Cyclosporine Therapeutic Monitoring With Cmax in Kidney Transplant Recipients: Does it Fit for All Populations?

Abstract

Background: We sought to assess whether the single cyclosporine concentration taken 2 hours after administration (C2) is a good parameter to predict a drug’s maximal concentration (Cmax) value in Egyptian kidney transplant recipients

Materials and Methods: Fifty stable Egyptian kidney transplant recipients with a previously diagnosed schistosomal infection were compared with 50 Egyptian kidney transplant recipients without a schistosomal infection regarding cyclosporine concentrations at time 0 (trough), and then at 1.5, 2, 2.5, 3, and 3.5 hours after a dose of cyclosporine. We used a linear regression analysis to assess any statistically significant differences between the different cyclosporine time concentrations and drug dosages

Results: Patients in the schistosomal group had significantly lower C2 levels (511 ± 118 nmol/L) compared with those in the nonschistosomal (control) group (669 ± 213 nmol/L) (P < .05), whereas the C2.5 level was significantly higher (730 ± 215 and 527 ± 129 nmol/L, respectively; P < .05). A significant linear regression relation was determined for only C2.5 in the schistosomal group with both morning cyclosporine dose and cyclosporine dose expressed as mg/kg/d (P = .0123, r = .573018).

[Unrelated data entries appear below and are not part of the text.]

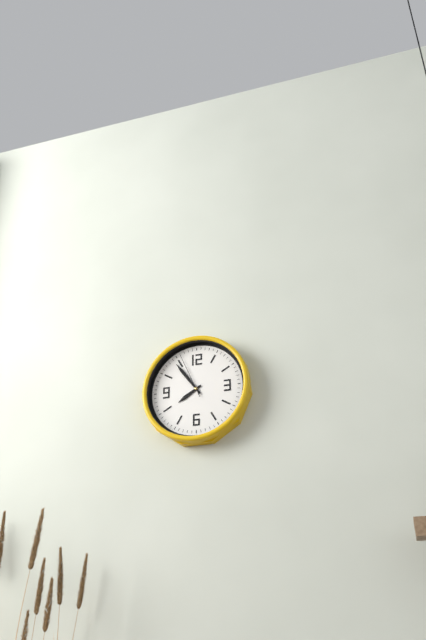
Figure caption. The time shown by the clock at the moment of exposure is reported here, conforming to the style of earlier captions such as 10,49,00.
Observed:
7,54,56
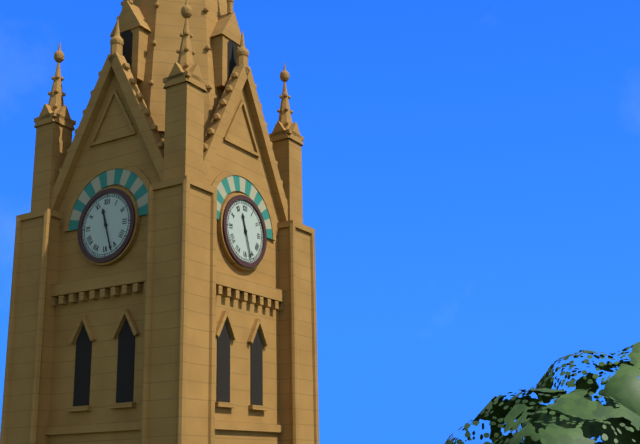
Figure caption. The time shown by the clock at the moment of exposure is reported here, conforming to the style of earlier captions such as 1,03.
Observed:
11,27
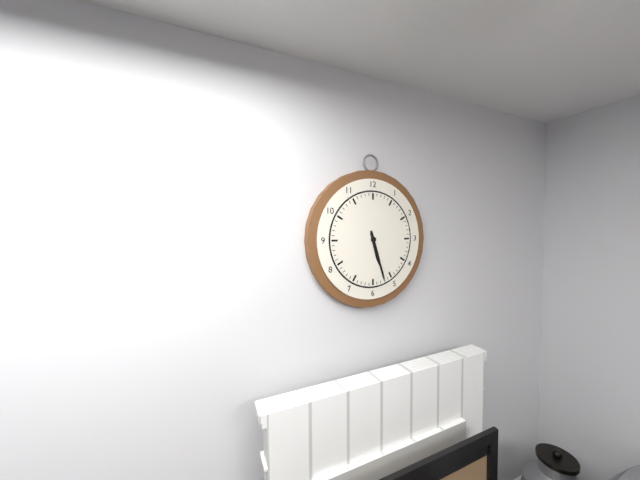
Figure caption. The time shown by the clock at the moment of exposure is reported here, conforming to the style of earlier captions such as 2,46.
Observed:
5,27
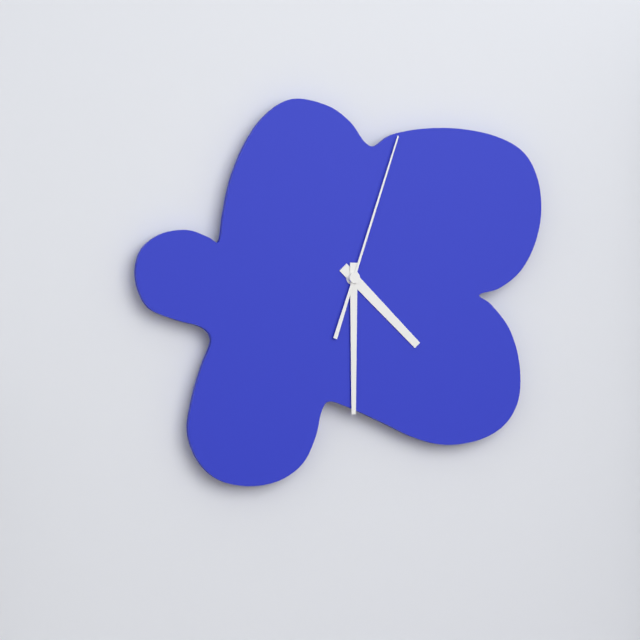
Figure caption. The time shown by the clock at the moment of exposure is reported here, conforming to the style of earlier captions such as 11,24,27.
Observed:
4,30,03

Conclusions: Egyptian patients have special characteristics with regard to drug absorption and metabolism, mostly owing to schistosomal infection, and they may need the use of C2.5 to monitor cyclosporine. If confirmed by subsequent, larger studies, our findings may have a significant effect on our understanding and management of cyclosporine immunosuppression in clinical renal transplants with persons of different ethnicities.